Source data
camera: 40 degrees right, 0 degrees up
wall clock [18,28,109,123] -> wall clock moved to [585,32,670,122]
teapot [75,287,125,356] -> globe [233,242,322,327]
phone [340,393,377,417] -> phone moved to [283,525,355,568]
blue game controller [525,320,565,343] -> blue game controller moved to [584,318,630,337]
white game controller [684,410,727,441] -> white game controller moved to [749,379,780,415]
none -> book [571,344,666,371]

==

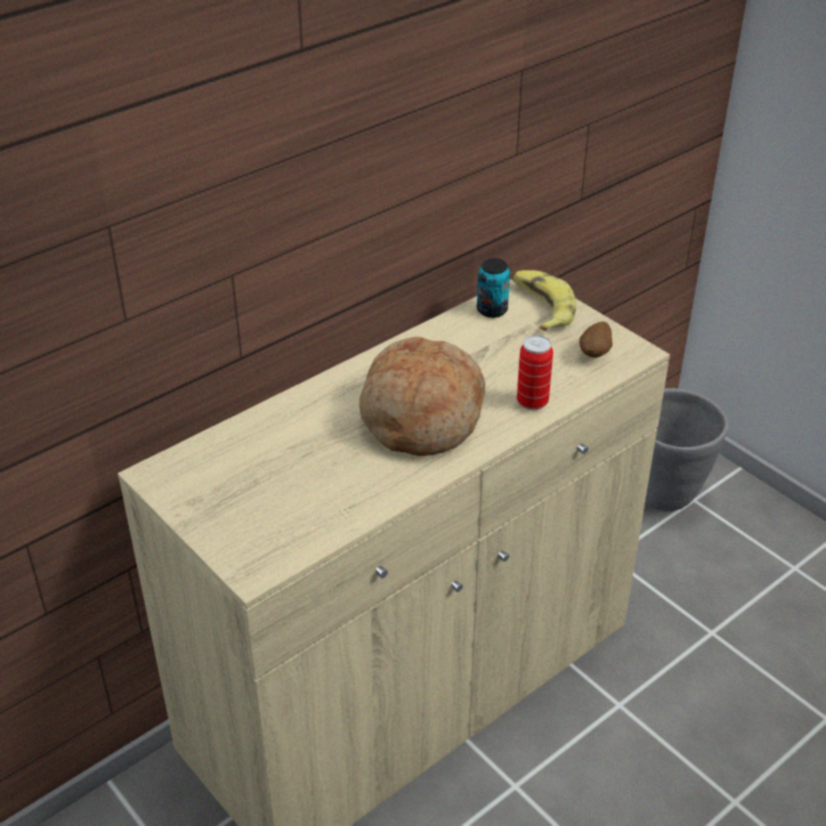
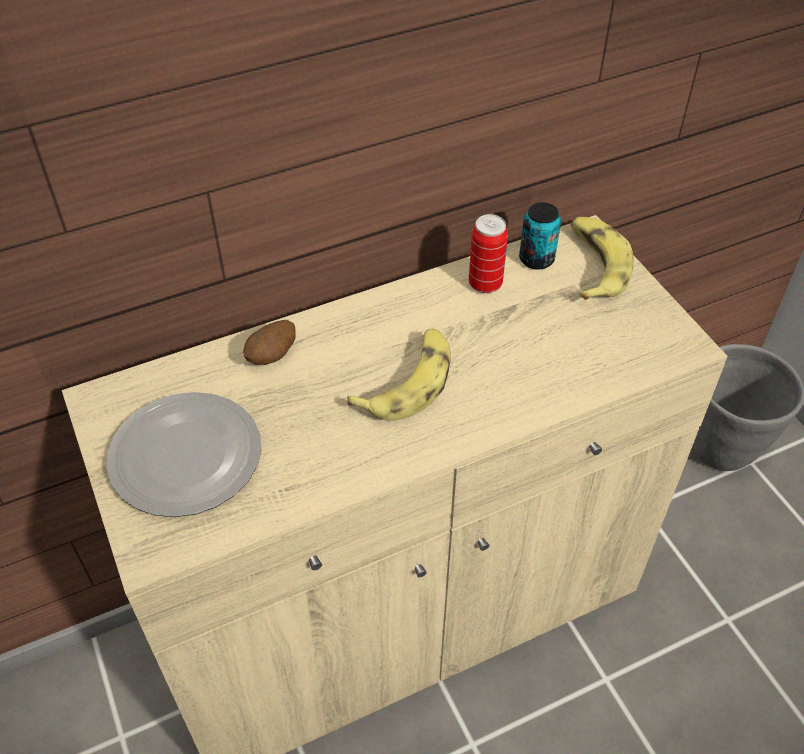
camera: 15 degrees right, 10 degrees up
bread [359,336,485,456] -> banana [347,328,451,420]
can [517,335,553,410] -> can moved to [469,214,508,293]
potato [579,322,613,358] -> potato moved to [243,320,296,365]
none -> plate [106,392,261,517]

§ **What the exercise asks**
Find the word "controller" in the entries and show each line where it is found.

§ **Result of this exercise**
blue game controller [525,320,565,343] -> blue game controller moved to [584,318,630,337]
white game controller [684,410,727,441] -> white game controller moved to [749,379,780,415]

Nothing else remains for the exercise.